On Thursday, the flames claimed the lives of at least 42 people, most of them prison guard trainees, who were on a bus driving on a winding hill road to rescue 500 inmates in a prison at the site of the fires. The bus caught ablaze after a fallen tree blocked its path. The dead included a firefighter and two policemen.
Prompted by Israel's call for international help, firefighting teams, aircraft and equipment streamed in from countries including Greece, Bulgaria, Cyprus, Britain, Jordan and Russia yesterday.
Mr Netanyahu also appeared to take advantage of the blaze to try to mend strained relations with Turkey, which put aside tensions over Israel's policies towards the Palestinians and sent two firefighting planes. The premier sent out a statement saying that he had spoken with Recep Tayyip Erdogan, Turkey's prime minister, telling him he hoped that the assistance "will be an opening toward improving relations between our two countries".
He did not hesitate to try to boost the country's image in the face of growing international condemnation of its settlement policies and restrictions on Palestinians in the occupied West Bank and in the Gaza Strip. The aid "shows there is support for Israel and identification with it from every direction," he said. Avigdor Lieberman, the foreign minister, said in a radio interview that he hoped the fire could be put out by tonight.
Police investigators did not rule out yesterday that the fire may have been deliberately started, and there were suggestions that it may have begun at an illegal rubbish dump. Some officials said that the fire may have been stoked by unusually hot and dry conditions following the driest November in the country's history.
The investigators appeared to rule out the possibility it may have been an attack by a Palestinian group.
With the country concentrating its resources over the years mainly on police and military forces, it faced a barrage of criticism that it is paying the price for leaving its firefighters undermanned and underfunded.
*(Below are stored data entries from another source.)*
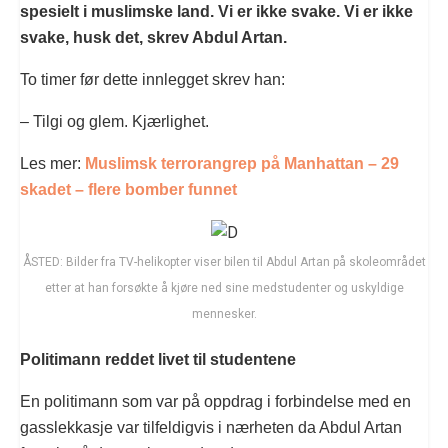
spesielt i muslimske land. Vi er ikke svake. Vi er ikke
svake, husk det, skrev Abdul Artan.
To timer før dette innlegget skrev han:
– Tilgi og glem. Kjærlighet.
Les mer:
Muslimsk t
errorangrep på Manhattan – 29
skadet – flere bomber funnet
ÅSTED: Bilder fra TV-helikopter viser bilen til Abdul Artan på skoleområdet
etter at han forsøkte å kjøre ned sine medstudenter og uskyldige
mennesker.
Politimann reddet livet til studentene
En politimann som var på oppdrag i forbindelse med en
gasslekkasje var tilfeldigvis i nærheten da Abdul Artan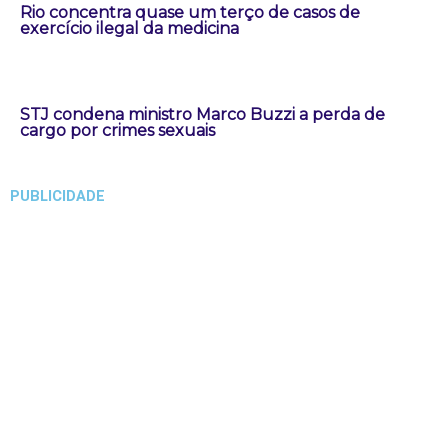
Rio concentra quase um terço de casos de
exercício ilegal da medicina
STJ condena ministro Marco Buzzi a perda de
cargo por crimes sexuais
PUBLICIDADE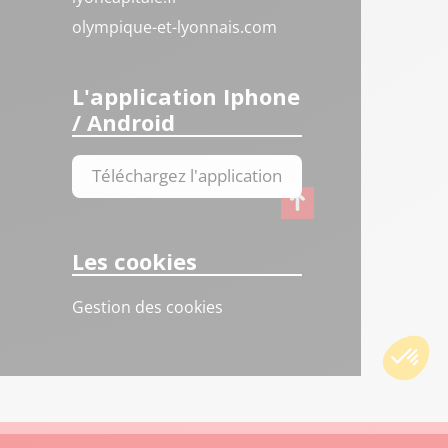
olympique-et-lyonnais.com
L'application Iphone
/ Android
Téléchargez l'application
Les cookies
Gestion des cookies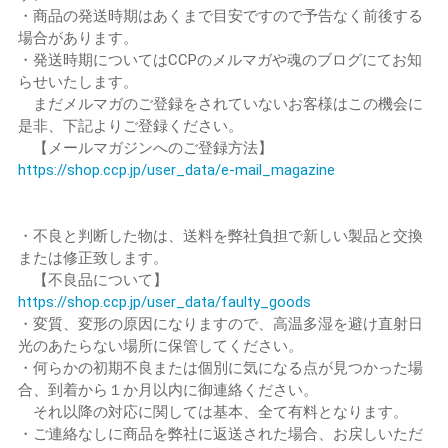
・商品の発送時期はあくまで目安ですので予告なく前後する
場合があります。
・発送時期についてはCCPのメルマガや魂のブログにてお知
らせいたします。
まだメルマガのご登録をされていないお客様はこの機会に
是非、下記よりご登録ください。
【メールマガジンへのご登録方法】
https://shop.ccp.jp/user_data/e-mail_magazine
・不良と判断した物は、送料を弊社負担で新しい製品と交換
または修正致します。
【不良品について】
https://shop.ccp.jp/user_data/faulty_goods
・変質、変形の原因になりますので、高温多湿を避け直射日
光のあたらない場所に保管してください。
・何らかの初期不良または個別に気になる点が見つかった場
合、到着から１か月以内に御連絡ください。
それ以降の対応に関しては基本、全て有料となります。
・ご連絡なしに商品を弊社に返送された場合、お戻しいただ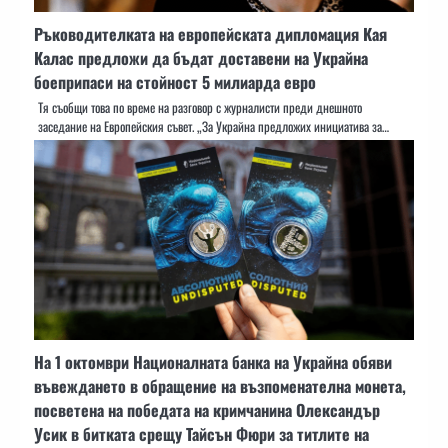
Ръководителката на европейската дипломация Кая
Калас предложи да бъдат доставени на Украйна
боеприпаси на стойност 5 милиарда евро
Тя съобщи това по време на разговор с журналисти преди днешното
заседание на Европейския съвет. „За Украйна предложих инициатива за…
На 1 октомври Националната банка на Украйна обяви
въвеждането в обращение на възпоменателна монета,
посветена на победата на кримчанина Олександър
Усик в битката срещу Тайсън Фюри за титлите на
Mr Netanyahu appeared to concede the shortcomings, saying: "There is a problem. Israel was not prepared for this type of fire."
Aluf Benn, a senior commentator for the liberal Haaretz newspaper, wrote that Israel has only one firefighter for every 10,000 civilians, far short of the international requirements that call for a ratio of one to 1,000. Mr Benn said the faults discovered in Israel's disaster-handling capabilities should force the country to rethink any plans to launch wars with neighbours or even carry out a strike against archrival Iran.
"Yesterday it turned out that Israel was not prepared for war or a mass terrorist strike that would cause many casualties in the home front," he wrote. "Under such circumstances, it is best for Israel not to embark on a war against Iran, which will involve thousands of missiles being fired on the home front."